Öyle görünüyor ki, bazı okullar uzun çalışma saatlerini değişen tatil günleriyle birleştiriyorlar, bu yüzden öğretmenler, öğretim kalitesini sürdürmek bir yana, pillerini şarj etmekte zorlanıyorlar.
Çoğu zaman olduğu gibi bu, kültürel normlara geri dönüyor. Çoğu öğretmen, çalışma haftasının Pazartesiden Cumaya kadar Cumartesi ve Pazar günleri ücretsiz olarak bırakılmasının normal olduğu bir geçmişe sahiptir. Bu nedenle, örneğin bir izin günü gelmeden altı gün önce çalışmaya alışmak zor olabilir. Ayrıca iki günlük hafta sonu teklif edilmezse, öğretmenlerin boş zamanları azalır ve örneğin uzun bir yolculuğa çıkamayacaklarını anlarlar.

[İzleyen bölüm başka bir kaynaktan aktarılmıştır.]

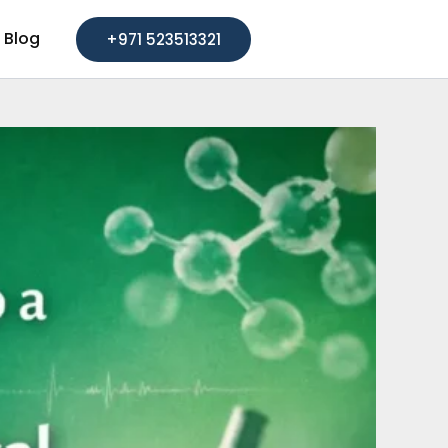
Blog
+971 523513321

Aynı kültürel beklentiler öğretim saatlerinin temelini oluşturur. Batı modeli maksimum 24 veya 25 saattir ancak bu saatler iyi hazırlanmıştır ve öğretmenlerden dinamik bir performans sağlar. Başka yerlerdeki bazı durumlarda, öğretmenlerden 30 veya daha fazla saat ders vermeleri ve buna ayak uydurmakta zorlanmaları istenir. Ancak sınıfta uzun saatler gerekiyorsa, muhtemelen dersin daha pasif olması beklenir, öğrenciler sınıfta belki de normalde ev ödevlerinde yapacakları sessiz bir çalışma yaparlar.
Yurtdışına öğretmenlik yapmak için giden pek çok öğretmen meslekte oldukça yeni olduğundan, işverenlerin zaman çizelgesinin tam olarak nasıl çalıştığını ve ne tür girdilerin beklendiğini açıklaması çok önemlidir. Örneğin, bir öğretmenin sabah üç saat boyunca aynı sınıfa, sadece yarısında kısa bir ara vermesi durumunda, öğleden sonra başka bir üç saatlik ders varsa, hızı hem öğretmen hem de öğretmen adına oldukça önemli ölçüde değiştirmek gerekir. öğrenciler. Öğretmen hazırlıklara odaklanabilirken, en azından bu zamanın bir kısmı haklı olarak oldukça mekanik pekiştirme faaliyetlerine ayrılabilir.
Öğretmenlerin derslerini nasıl geri dönüştürebileceklerini de düşünmeleri gerekir. Okul onlara yeterli hazırlık süresi vermezse, hazırladıkları tüm derslerin yeniden kullanılabilir olması gerekecektir.
Zamanla ilgili başka bir sorun, öğretmenlerin bölünmüş yerlerde çalışması gerektiğinde ve bu nedenle bir yerden diğerine seyahat ederken zaman kaybettiklerinde ortaya çıkar. Genel olarak, genç, hevesli öğretmenlerin çok çalışmaya istekli olduğunu düşünüyorum, ancak okullar, sınıf sunumunun kalitesinin, personeline davranış biçimlerine yansıtılacağını anlamalıdır. Öğretmenler fazla çalışıyorlarsa ve ödevler arasında uzun mesafeler kat etmekle fiziksel olarak yorulurlarsa, İngilizce öğretimiyle ilişkilendirdiğimiz yaratıcı sınıf varlığını sürdüremeyeceklerdir.